RECORDS SHOWN
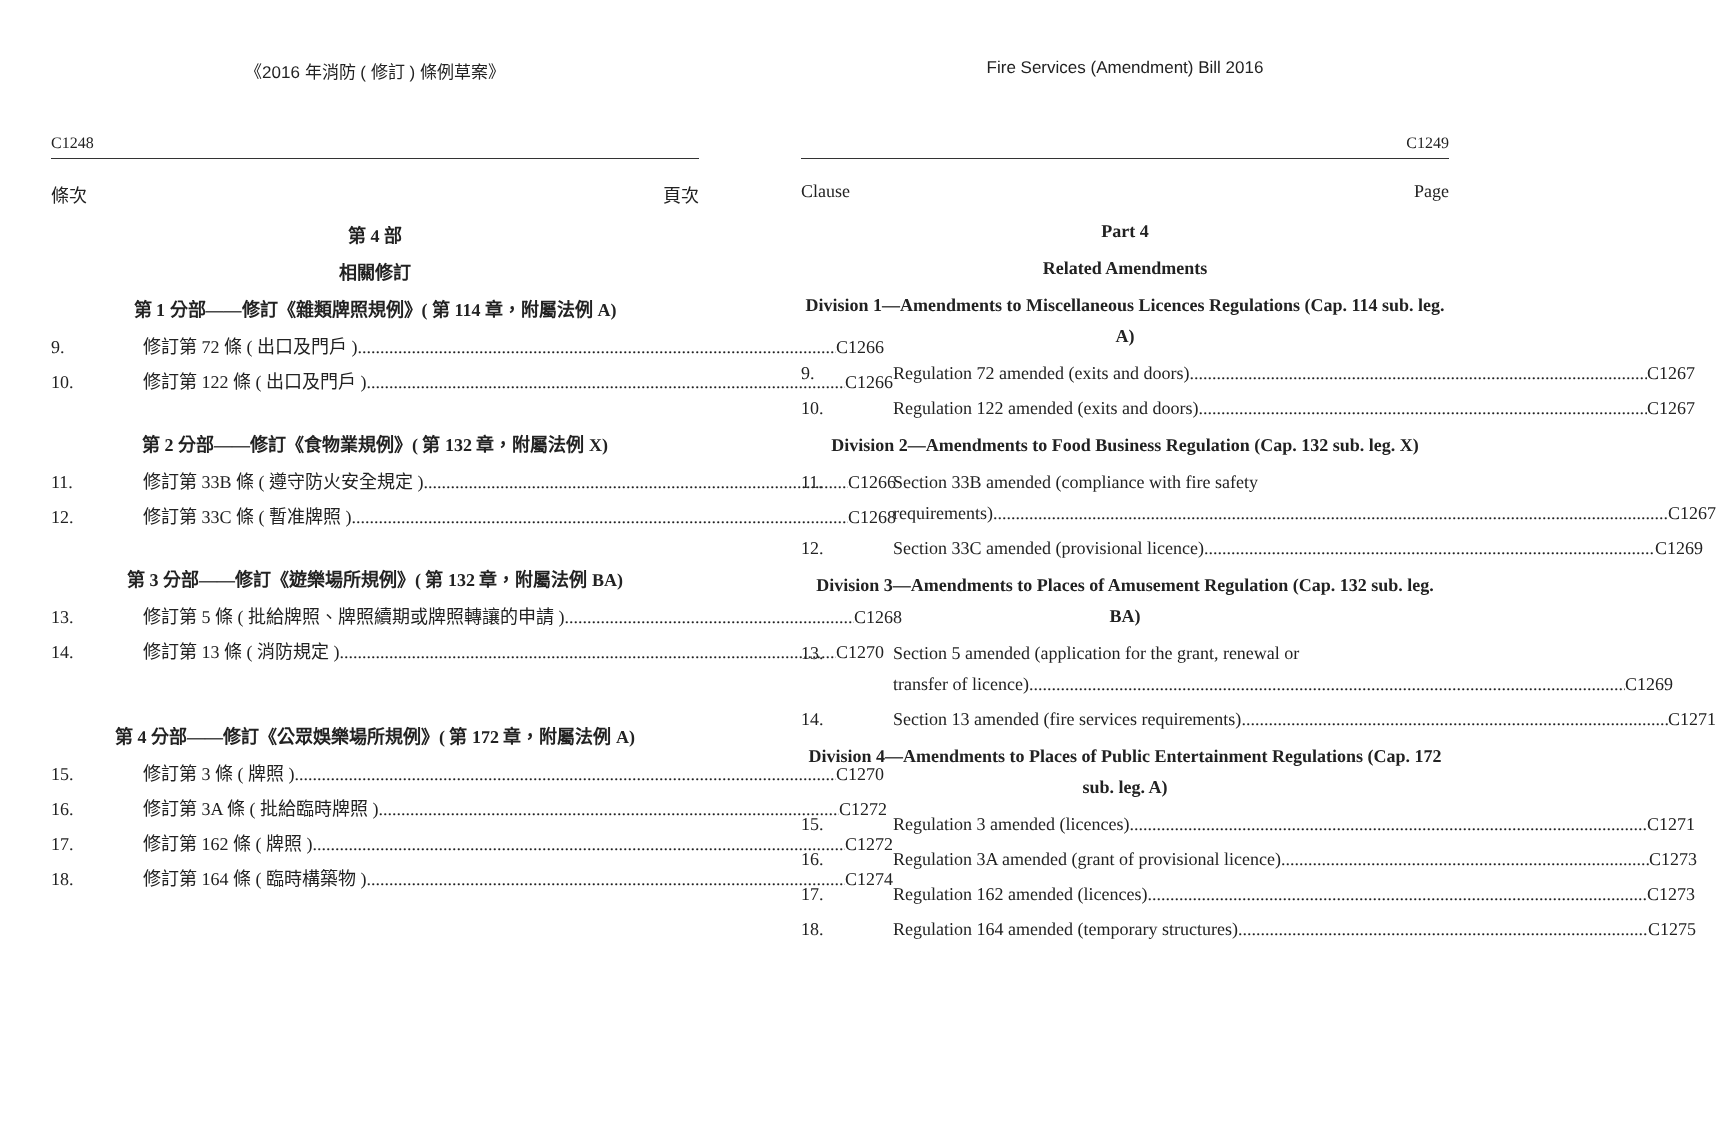《2016 年消防 ( 修訂 ) 條例草案》
C1248
條次 頁次
第 4 部
相關修訂
第 1 分部——修訂《雜類牌照規例》( 第 114 章，附屬法例 A)
9. 修訂第 72 條 ( 出口及門戶 ) C1266
10. 修訂第 122 條 ( 出口及門戶 ) C1266
第 2 分部——修訂《食物業規例》( 第 132 章，附屬法例 X)
11. 修訂第 33B 條 ( 遵守防火安全規定 ) C1266
12. 修訂第 33C 條 ( 暫准牌照 ) C1268
第 3 分部——修訂《遊樂場所規例》( 第 132 章，附屬法例 BA)
13. 修訂第 5 條 ( 批給牌照、牌照續期或牌照轉讓的申請 ) C1268
14. 修訂第 13 條 ( 消防規定 ) C1270
第 4 分部——修訂《公眾娛樂場所規例》( 第 172 章，附屬法例 A)
15. 修訂第 3 條 ( 牌照 ) C1270
16. 修訂第 3A 條 ( 批給臨時牌照 ) C1272
17. 修訂第 162 條 ( 牌照 ) C1272
18. 修訂第 164 條 ( 臨時構築物 ) C1274
Fire Services (Amendment) Bill 2016
C1249
Clause Page
Part 4
Related Amendments
Division 1—Amendments to Miscellaneous Licences Regulations (Cap. 114 sub. leg. A)
9. Regulation 72 amended (exits and doors) C1267
10. Regulation 122 amended (exits and doors) C1267
Division 2—Amendments to Food Business Regulation (Cap. 132 sub. leg. X)
11. Section 33B amended (compliance with fire safety
requirements) C1267
12. Section 33C amended (provisional licence) C1269
Division 3—Amendments to Places of Amusement Regulation (Cap. 132 sub. leg. BA)
13. Section 5 amended (application for the grant, renewal or
transfer of licence) C1269
14. Section 13 amended (fire services requirements) C1271
Division 4—Amendments to Places of Public Entertainment Regulations (Cap. 172 sub. leg. A)
15. Regulation 3 amended (licences) C1271
16. Regulation 3A amended (grant of provisional licence) C1273
17. Regulation 162 amended (licences) C1273
18. Regulation 164 amended (temporary structures) C1275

WHAT THE EXERCISE ASKS
Word for word, quote the full listing, omitting every picture.

ANSWER TO THIS EXERCISE
《2016 年消防 ( 修訂 ) 條例草案》
C1248
條次 頁次
第 4 部
相關修訂
第 1 分部——修訂《雜類牌照規例》( 第 114 章，附屬法例 A)
9. 修訂第 72 條 ( 出口及門戶 ) C1266
10. 修訂第 122 條 ( 出口及門戶 ) C1266
第 2 分部——修訂《食物業規例》( 第 132 章，附屬法例 X)
11. 修訂第 33B 條 ( 遵守防火安全規定 ) C1266
12. 修訂第 33C 條 ( 暫准牌照 ) C1268
第 3 分部——修訂《遊樂場所規例》( 第 132 章，附屬法例 BA)
13. 修訂第 5 條 ( 批給牌照、牌照續期或牌照轉讓的申請 ) C1268
14. 修訂第 13 條 ( 消防規定 ) C1270
第 4 分部——修訂《公眾娛樂場所規例》( 第 172 章，附屬法例 A)
15. 修訂第 3 條 ( 牌照 ) C1270
16. 修訂第 3A 條 ( 批給臨時牌照 ) C1272
17. 修訂第 162 條 ( 牌照 ) C1272
18. 修訂第 164 條 ( 臨時構築物 ) C1274
Fire Services (Amendment) Bill 2016
C1249
Clause Page
Part 4
Related Amendments
Division 1—Amendments to Miscellaneous Licences Regulations (Cap. 114 sub. leg. A)
9. Regulation 72 amended (exits and doors) C1267
10. Regulation 122 amended (exits and doors) C1267
Division 2—Amendments to Food Business Regulation (Cap. 132 sub. leg. X)
11. Section 33B amended (compliance with fire safety
requirements) C1267
12. Section 33C amended (provisional licence) C1269
Division 3—Amendments to Places of Amusement Regulation (Cap. 132 sub. leg. BA)
13. Section 5 amended (application for the grant, renewal or
transfer of licence) C1269
14. Section 13 amended (fire services requirements) C1271
Division 4—Amendments to Places of Public Entertainment Regulations (Cap. 172 sub. leg. A)
15. Regulation 3 amended (licences) C1271
16. Regulation 3A amended (grant of provisional licence) C1273
17. Regulation 162 amended (licences) C1273
18. Regulation 164 amended (temporary structures) C1275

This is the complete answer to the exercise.